**What to produce**
Copy each line of the data that has "from" in it.

**Extracted records**
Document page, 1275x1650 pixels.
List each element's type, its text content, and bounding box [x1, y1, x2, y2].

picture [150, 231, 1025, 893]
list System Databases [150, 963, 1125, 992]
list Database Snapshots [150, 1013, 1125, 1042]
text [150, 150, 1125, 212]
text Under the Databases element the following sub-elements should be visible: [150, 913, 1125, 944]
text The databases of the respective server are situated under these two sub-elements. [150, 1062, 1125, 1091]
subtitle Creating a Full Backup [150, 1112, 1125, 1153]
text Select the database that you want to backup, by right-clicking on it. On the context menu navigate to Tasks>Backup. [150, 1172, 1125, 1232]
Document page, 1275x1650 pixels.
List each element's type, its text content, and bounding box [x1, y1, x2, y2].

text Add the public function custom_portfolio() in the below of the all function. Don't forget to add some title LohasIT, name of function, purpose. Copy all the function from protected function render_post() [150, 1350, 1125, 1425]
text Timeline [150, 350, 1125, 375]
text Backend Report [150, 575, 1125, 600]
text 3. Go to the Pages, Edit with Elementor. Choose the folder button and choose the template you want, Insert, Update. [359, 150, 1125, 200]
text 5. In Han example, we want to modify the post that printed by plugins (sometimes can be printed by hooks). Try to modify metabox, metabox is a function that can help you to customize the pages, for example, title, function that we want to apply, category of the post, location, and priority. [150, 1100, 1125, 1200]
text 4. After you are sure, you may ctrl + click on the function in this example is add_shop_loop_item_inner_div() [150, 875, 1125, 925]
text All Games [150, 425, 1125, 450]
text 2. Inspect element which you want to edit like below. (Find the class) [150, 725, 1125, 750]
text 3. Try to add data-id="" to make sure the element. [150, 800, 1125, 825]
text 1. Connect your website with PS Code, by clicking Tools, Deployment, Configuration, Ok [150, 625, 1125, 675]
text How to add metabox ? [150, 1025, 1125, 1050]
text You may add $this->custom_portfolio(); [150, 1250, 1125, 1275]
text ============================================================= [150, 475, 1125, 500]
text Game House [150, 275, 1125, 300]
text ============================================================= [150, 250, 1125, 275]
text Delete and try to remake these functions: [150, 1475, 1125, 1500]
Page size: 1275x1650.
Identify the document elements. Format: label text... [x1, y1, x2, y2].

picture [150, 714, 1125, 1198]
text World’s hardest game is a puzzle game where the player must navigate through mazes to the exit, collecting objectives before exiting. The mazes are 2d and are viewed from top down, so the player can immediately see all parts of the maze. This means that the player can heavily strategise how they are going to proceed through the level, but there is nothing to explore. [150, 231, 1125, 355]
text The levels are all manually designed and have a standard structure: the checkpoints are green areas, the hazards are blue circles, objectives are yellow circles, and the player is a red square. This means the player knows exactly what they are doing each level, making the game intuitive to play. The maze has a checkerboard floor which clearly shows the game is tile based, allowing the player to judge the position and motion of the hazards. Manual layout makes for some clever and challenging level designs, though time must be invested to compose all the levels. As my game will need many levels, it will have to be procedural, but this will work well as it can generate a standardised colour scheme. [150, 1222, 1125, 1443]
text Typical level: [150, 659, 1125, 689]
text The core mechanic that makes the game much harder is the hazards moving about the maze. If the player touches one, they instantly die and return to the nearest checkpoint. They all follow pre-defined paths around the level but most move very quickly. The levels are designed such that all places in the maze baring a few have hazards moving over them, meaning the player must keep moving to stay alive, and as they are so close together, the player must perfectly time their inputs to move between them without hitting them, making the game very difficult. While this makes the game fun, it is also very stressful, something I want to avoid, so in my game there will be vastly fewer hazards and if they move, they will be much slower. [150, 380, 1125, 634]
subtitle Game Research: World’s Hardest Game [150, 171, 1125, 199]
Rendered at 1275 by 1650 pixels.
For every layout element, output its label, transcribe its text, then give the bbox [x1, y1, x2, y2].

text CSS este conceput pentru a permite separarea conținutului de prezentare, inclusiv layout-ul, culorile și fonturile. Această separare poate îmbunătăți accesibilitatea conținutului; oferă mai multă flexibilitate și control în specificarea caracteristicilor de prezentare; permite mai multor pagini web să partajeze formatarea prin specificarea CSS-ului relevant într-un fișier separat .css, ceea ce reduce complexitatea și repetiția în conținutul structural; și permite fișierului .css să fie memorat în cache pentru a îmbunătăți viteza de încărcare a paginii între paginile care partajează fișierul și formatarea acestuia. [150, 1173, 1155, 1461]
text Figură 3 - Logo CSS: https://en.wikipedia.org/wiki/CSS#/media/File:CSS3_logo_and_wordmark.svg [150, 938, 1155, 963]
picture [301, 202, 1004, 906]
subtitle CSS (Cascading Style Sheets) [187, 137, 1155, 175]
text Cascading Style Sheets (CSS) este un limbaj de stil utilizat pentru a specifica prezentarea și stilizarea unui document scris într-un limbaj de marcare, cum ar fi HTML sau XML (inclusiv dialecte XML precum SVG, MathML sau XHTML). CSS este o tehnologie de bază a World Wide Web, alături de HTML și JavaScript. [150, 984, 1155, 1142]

**Result of this task**
text Add the public function custom_portfolio() in the below of the all function. Don't forget to add some title LohasIT, name of function, purpose. Copy all the function from protected function render_post() [150, 1350, 1125, 1425]
text World’s hardest game is a puzzle game where the player must navigate through mazes to the exit, collecting objectives before exiting. The mazes are 2d and are viewed from top down, so the player can immediately see all parts of the maze. This means that the player can heavily strategise how they are going to proceed through the level, but there is nothing to explore. [150, 231, 1125, 355]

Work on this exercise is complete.